The Sisters Of Tenmasou Inn (2022) by Ryuhei Kitamura

Yet, the violent remarks she subjects Tamae to are problematic. While she readily attacks Tamae for putting the blame on others for her own misfortune, she fails to realize that the grudge towards her ex-husband enables her to avoid to question her own role in the familial drama. Can she find a way to overcome her own loss? 

The continued recourse Tamae takes to the act of the apology is – as should be evident – not to shift the blame on to the Other, but to excuse herself for her own existence. To put it differently, with her apology she fluidly evacuates herself from the societal field before the question of the Other’s love – Am I worthy to be loved? – can burst forth in her subject.  

Non’s performance as Tamae will surely charms many spectators. Yet, some spectators might have some problems with the more over-acted moments that aim to vividly stage the bubbly facade she constructed to protect herself from the tragedy of love that befell her – i.e. her mother’s death and her father’s disappearance. Such facade, as Tamae’s energetic enunciations further prove, is far from dishonest. The naive honesty that Non so charmingly brings to life constitutes the very fabric of Tamae’s defence, structures her ego-protection against the traumatic riddle of the Other’s love. Yet, can such defensive facade positively influence the troubled souls that stay at the inn and those who wander around the village? Can it change Keiko‘s opinion of her? And can it change herself by granting her an answer to the riddle that plagues her but is avoid by her bubbliness? 

The Sisters Of Tenmasou Inn (2022) by Ryuhei Kitamura

As the narrative unfolds and our sisters bond, the spectator gets naturally starts to ask a variety of similar questions: if the guests at the inn are spirits wandering between life and death, what kind of spirits are the locals of Mitsuse? If Mitsuse is neither heaven nor the physical earth, how did it come into being? The answer to these questions fuels the emotional unfolding of the second half of the narrative, a final that – without spoiling too much – turns around the truth that one only dies when all the signifiers that support one’s presence in the symbolic – i.e. memory – have vanished.  

While the composition of The Three sisters of Tenmasou Inn boasts many pleasantly composed static shots and some beautiful shots of natural scenery, its visual pleasure is mainly delivered by the elegant and often floaty dynamic moments.

The composition is richly decorated with dramatic musical accompaniment.
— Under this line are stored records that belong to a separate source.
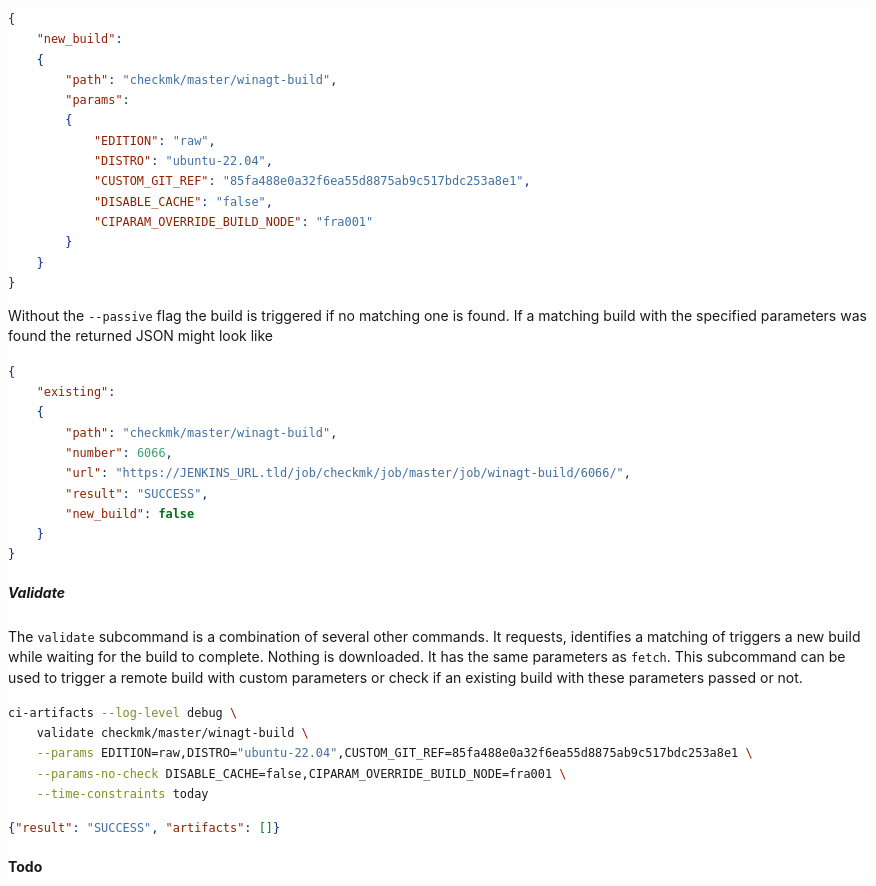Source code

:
 ```json
{
    "new_build":
    {
        "path": "checkmk/master/winagt-build",
        "params":
        {
            "EDITION": "raw",
            "DISTRO": "ubuntu-22.04",
            "CUSTOM_GIT_REF": "85fa488e0a32f6ea55d8875ab9c517bdc253a8e1",
            "DISABLE_CACHE": "false",
            "CIPARAM_OVERRIDE_BUILD_NODE": "fra001"
        }
    }
}
```

Without the `--passive` flag the build is triggered if no matching one is found. If a matching build with the specified parameters was found the returned JSON might look like

```json
{
    "existing":
    {
        "path": "checkmk/master/winagt-build",
        "number": 6066,
        "url": "https://JENKINS_URL.tld/job/checkmk/job/master/job/winagt-build/6066/",
        "result": "SUCCESS",
        "new_build": false
    }
}
```

##### Validate

The `validate` subcommand is a combination of several other commands. It requests, identifies a matching of triggers a new build while waiting for the build to complete. Nothing is downloaded. It has the same parameters as `fetch`.
This subcommand can be used to trigger a remote build with custom parameters or check if an existing build with these parameters passed or not.

```sh
ci-artifacts --log-level debug \
    validate checkmk/master/winagt-build \
    --params EDITION=raw,DISTRO="ubuntu-22.04",CUSTOM_GIT_REF=85fa488e0a32f6ea55d8875ab9c517bdc253a8e1 \
    --params-no-check DISABLE_CACHE=false,CIPARAM_OVERRIDE_BUILD_NODE=fra001 \
    --time-constraints today
```

```json
{"result": "SUCCESS", "artifacts": []}
```

#### Todo
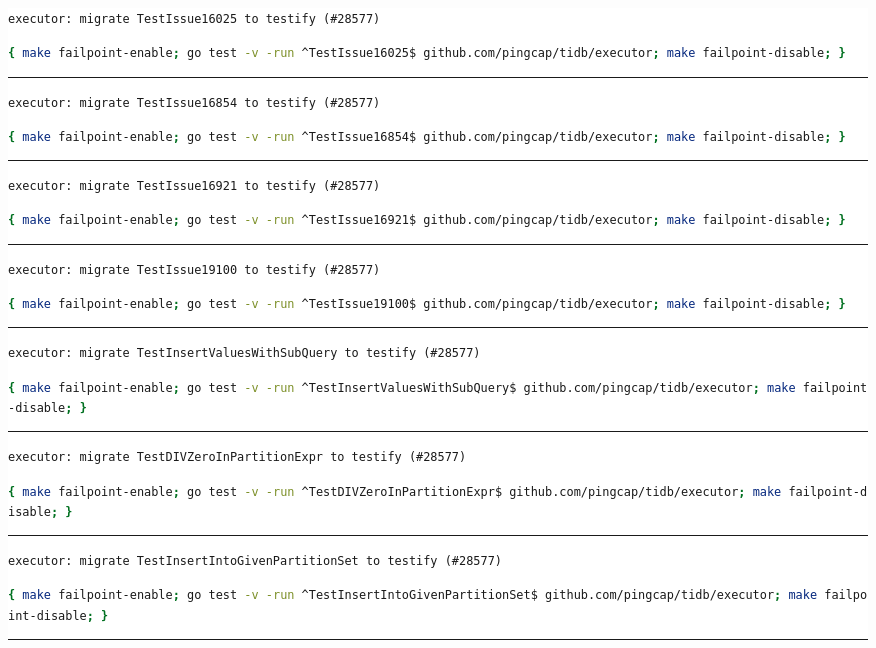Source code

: `executor: migrate TestIssue16025 to testify (#28577)`

```bash
{ make failpoint-enable; go test -v -run ^TestIssue16025$ github.com/pingcap/tidb/executor; make failpoint-disable; }
```

---

`executor: migrate TestIssue16854 to testify (#28577)`

```bash
{ make failpoint-enable; go test -v -run ^TestIssue16854$ github.com/pingcap/tidb/executor; make failpoint-disable; }
```

---

`executor: migrate TestIssue16921 to testify (#28577)`

```bash
{ make failpoint-enable; go test -v -run ^TestIssue16921$ github.com/pingcap/tidb/executor; make failpoint-disable; }
```

---

`executor: migrate TestIssue19100 to testify (#28577)`

```bash
{ make failpoint-enable; go test -v -run ^TestIssue19100$ github.com/pingcap/tidb/executor; make failpoint-disable; }
```

---

`executor: migrate TestInsertValuesWithSubQuery to testify (#28577)`

```bash
{ make failpoint-enable; go test -v -run ^TestInsertValuesWithSubQuery$ github.com/pingcap/tidb/executor; make failpoint-disable; }
```

---

`executor: migrate TestDIVZeroInPartitionExpr to testify (#28577)`

```bash
{ make failpoint-enable; go test -v -run ^TestDIVZeroInPartitionExpr$ github.com/pingcap/tidb/executor; make failpoint-disable; }
```

---

`executor: migrate TestInsertIntoGivenPartitionSet to testify (#28577)`

```bash
{ make failpoint-enable; go test -v -run ^TestInsertIntoGivenPartitionSet$ github.com/pingcap/tidb/executor; make failpoint-disable; }
```

---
Yet, rather than the music dictating the emotions the spectator should feel, the musical accompaniment reverberates the emotions expressed by the cast and amplifies the implication of certain images and signifiers so that the spectator is able to pleasantly drift on the narrative’s melo-dramatic flow – an emotional flow that turns around the dynamic of traumatic loss. The fluid and combination of such dramatic music with the power of the signifier and the image turns The Three sisters of Tenmasou Inn into a highly satisfying emotional – or tearjerking – ride.

While anyone who dislikes tearjerkers should stay far away from The Three sisters of Tenmasou Inn, those spectators that love to release their stress by releasing tears will be very satisfied by Kitamura’s narrative. What makes The Three sisters of Tenmasou Inn great – and sets it somewhat apart from other similar tearjerkers – is that it avoids creating disingenuous moments and refuses to take overly-manipulative turns to force tears from its audiences.